Sketch of ground between Ali Musjid & Shahgai showing positions of British & Afghan forces on 21st Novr. 1878.
Photographer: Burke, John
Medium: Photographic print
The Anglo-Russian rivalry (called the Great Game) precipitated the Second Afghan War. Afghanistan was of strategic importance to the British in the defence of their Indian Empire, and the prevention of the spreading influence of Russia. They favoured a Forward Policy of extending India's frontiers to the Hindu Kush and gaining control over Afghanistan. An opportunity presented itself when the Amir Sher Ali turned away a British mission while a Russian mission was visiting his court at Kabul. The British had demanded a permanent mission at Kabul which Sher Ali, trying to keep a balance between the Russians and British, would not permit.
British suspicions of the Amir's perceived susceptibility to the Russians led them to invade Afghanistan.
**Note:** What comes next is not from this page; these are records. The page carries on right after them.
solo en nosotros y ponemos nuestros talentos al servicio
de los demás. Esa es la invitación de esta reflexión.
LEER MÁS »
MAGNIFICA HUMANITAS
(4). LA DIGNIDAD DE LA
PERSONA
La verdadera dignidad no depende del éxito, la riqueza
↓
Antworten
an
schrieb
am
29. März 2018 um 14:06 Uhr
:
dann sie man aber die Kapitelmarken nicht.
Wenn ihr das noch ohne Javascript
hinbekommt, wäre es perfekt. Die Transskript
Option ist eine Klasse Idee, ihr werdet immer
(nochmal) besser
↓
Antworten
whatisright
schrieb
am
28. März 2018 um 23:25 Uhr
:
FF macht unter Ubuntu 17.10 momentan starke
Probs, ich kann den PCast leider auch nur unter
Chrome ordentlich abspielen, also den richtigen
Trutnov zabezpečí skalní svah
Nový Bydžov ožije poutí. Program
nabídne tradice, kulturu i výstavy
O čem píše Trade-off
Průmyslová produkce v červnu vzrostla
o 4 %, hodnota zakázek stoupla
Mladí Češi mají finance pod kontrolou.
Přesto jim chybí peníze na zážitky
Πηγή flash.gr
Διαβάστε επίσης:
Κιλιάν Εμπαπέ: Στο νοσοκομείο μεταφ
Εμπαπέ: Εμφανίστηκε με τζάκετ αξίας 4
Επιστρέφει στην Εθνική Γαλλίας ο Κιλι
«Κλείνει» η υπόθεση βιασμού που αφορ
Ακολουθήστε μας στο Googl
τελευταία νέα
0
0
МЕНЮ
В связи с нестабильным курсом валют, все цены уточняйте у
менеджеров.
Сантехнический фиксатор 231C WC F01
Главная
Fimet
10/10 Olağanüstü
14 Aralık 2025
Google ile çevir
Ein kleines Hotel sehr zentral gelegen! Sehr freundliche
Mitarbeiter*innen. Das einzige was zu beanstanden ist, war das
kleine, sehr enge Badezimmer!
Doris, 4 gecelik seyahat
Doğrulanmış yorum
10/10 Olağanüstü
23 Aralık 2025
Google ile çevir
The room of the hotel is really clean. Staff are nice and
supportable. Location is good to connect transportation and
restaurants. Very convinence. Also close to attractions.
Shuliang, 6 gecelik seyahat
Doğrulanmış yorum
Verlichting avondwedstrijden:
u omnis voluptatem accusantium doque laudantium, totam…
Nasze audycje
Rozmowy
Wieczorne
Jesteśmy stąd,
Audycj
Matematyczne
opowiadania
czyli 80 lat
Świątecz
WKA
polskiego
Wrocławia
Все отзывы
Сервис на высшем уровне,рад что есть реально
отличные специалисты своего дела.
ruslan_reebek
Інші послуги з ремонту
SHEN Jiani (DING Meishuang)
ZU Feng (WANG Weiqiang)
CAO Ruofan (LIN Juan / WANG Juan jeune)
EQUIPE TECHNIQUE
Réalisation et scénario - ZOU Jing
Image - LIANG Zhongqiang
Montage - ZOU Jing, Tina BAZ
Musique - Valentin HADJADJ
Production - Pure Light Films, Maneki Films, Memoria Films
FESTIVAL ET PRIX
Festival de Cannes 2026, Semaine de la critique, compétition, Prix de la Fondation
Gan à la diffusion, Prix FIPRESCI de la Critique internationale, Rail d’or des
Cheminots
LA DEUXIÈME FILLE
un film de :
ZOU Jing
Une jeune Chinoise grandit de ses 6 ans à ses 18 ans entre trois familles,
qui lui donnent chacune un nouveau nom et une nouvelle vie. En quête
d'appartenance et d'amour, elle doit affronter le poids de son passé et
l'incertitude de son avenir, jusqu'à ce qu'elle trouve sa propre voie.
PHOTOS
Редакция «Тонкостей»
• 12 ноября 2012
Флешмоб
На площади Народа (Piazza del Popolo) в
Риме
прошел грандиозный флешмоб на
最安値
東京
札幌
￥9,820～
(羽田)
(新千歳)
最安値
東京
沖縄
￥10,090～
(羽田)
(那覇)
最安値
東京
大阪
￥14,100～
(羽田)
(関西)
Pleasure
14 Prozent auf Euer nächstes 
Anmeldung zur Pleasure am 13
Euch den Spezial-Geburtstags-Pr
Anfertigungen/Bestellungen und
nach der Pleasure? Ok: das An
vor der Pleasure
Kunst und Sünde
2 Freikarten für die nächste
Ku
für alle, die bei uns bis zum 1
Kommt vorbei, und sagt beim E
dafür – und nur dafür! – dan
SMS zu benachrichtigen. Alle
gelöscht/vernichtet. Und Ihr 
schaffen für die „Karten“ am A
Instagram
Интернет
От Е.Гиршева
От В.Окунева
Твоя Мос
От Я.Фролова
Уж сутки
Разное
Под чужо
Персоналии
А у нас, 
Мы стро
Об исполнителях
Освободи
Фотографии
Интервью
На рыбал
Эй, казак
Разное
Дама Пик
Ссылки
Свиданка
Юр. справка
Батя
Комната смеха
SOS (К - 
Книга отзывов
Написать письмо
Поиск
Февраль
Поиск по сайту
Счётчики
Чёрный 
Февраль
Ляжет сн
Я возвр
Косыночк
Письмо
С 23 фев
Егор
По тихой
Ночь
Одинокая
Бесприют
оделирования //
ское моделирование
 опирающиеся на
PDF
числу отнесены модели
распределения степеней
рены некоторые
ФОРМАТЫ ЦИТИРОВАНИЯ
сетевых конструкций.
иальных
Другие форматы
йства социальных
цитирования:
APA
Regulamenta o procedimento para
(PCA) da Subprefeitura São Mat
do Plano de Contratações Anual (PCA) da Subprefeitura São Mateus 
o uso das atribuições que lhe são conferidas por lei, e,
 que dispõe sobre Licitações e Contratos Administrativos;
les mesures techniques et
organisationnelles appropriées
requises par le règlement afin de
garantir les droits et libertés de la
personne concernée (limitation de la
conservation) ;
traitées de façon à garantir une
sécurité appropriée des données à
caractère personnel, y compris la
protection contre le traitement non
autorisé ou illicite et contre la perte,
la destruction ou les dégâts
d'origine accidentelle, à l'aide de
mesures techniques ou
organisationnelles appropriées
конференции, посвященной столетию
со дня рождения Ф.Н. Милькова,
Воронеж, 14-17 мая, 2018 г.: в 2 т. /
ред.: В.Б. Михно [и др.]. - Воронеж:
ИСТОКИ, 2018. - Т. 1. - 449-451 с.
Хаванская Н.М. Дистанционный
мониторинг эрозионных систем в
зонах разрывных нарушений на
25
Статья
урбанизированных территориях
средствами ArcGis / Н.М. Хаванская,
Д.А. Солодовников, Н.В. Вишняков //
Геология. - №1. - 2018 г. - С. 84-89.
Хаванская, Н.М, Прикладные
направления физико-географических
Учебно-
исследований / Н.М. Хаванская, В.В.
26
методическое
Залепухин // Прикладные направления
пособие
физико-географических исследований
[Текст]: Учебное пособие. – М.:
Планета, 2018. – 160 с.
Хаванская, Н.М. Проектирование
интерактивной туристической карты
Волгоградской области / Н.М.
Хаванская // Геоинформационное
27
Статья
On 21st November 1878, the British launched their attack against the Amir of Afghanistan. They had given him the deadline of November 20th to accept an embassy and he had chosen not to reply. The very next day, a planned series of moves were made by separate British columns along the entire Afghan border. The most important of the British army columns was at first the Peshawar Valley Field Force whose brief was to take the vital Khyber Pass. To do this they had to capture the hill of Ali Masjid in the centre of the Pass, known as the Key of the Khyber.